**What the exercise asks**
Pick out each line of the records in which the word "relative" appears.

**Task input**

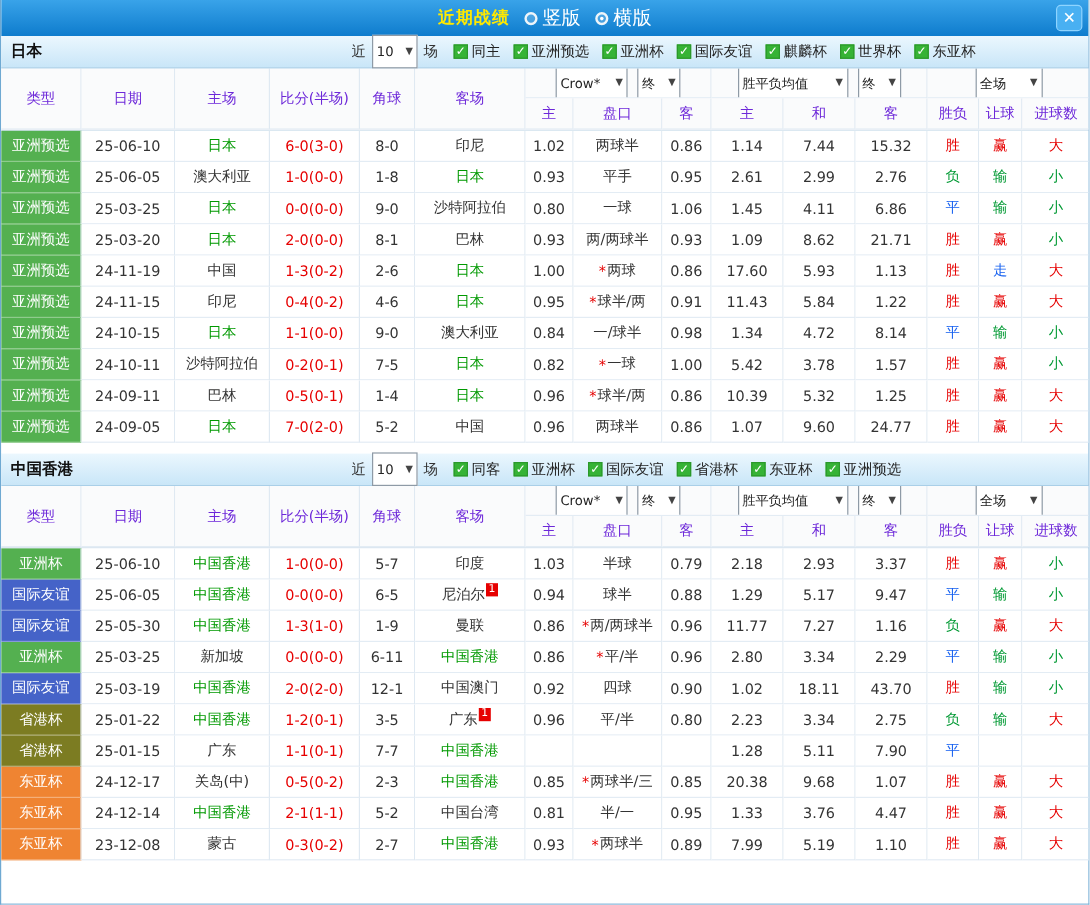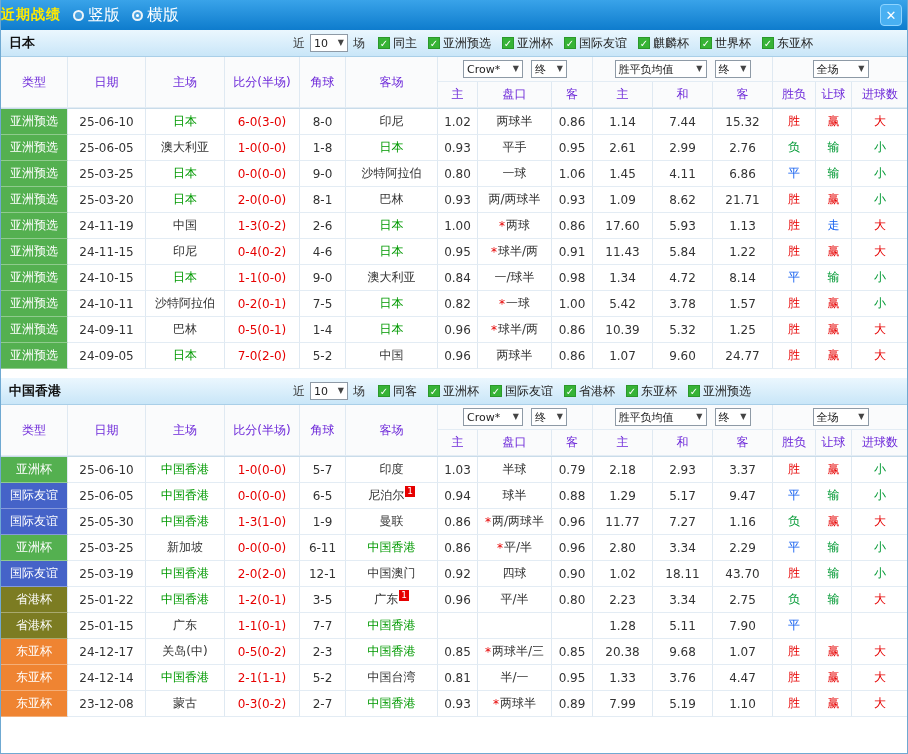--- a/index.html
+++ b/index.html
@@ -8,7 +8,7 @@
   .app{width:908px;min-height:754px;border:1px solid #6fa9d2;border-top:none;overflow:hidden;background:#fff}
 
   
-  .topbar{height:30px;background:linear-gradient(#39a3e9,#0e7ccd);position:relative;display:flex;align-items:center;}
+  .topbar{height:30px;background:linear-gradient(#39a3e9,#0e7ccd);position:relative;display:flex;align-items:center;justify-content:center}
   .tb-title{color:#ffe900;font-weight:bold;font-size:14px;letter-spacing:1px}
   .radio-group{display:inline-flex;align-items:center}
   .radio{display:inline-flex;align-items:center;gap:4px;color:#fff;margin-left:12px;cursor:pointer;font-size:16px}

**Response to the task**
-  .topbar{height:30px;background:linear-gradient(#39a3e9,#0e7ccd);position:relative;display:flex;align-items:center;}
+  .topbar{height:30px;background:linear-gradient(#39a3e9,#0e7ccd);position:relative;display:flex;align-items:center;justify-content:center}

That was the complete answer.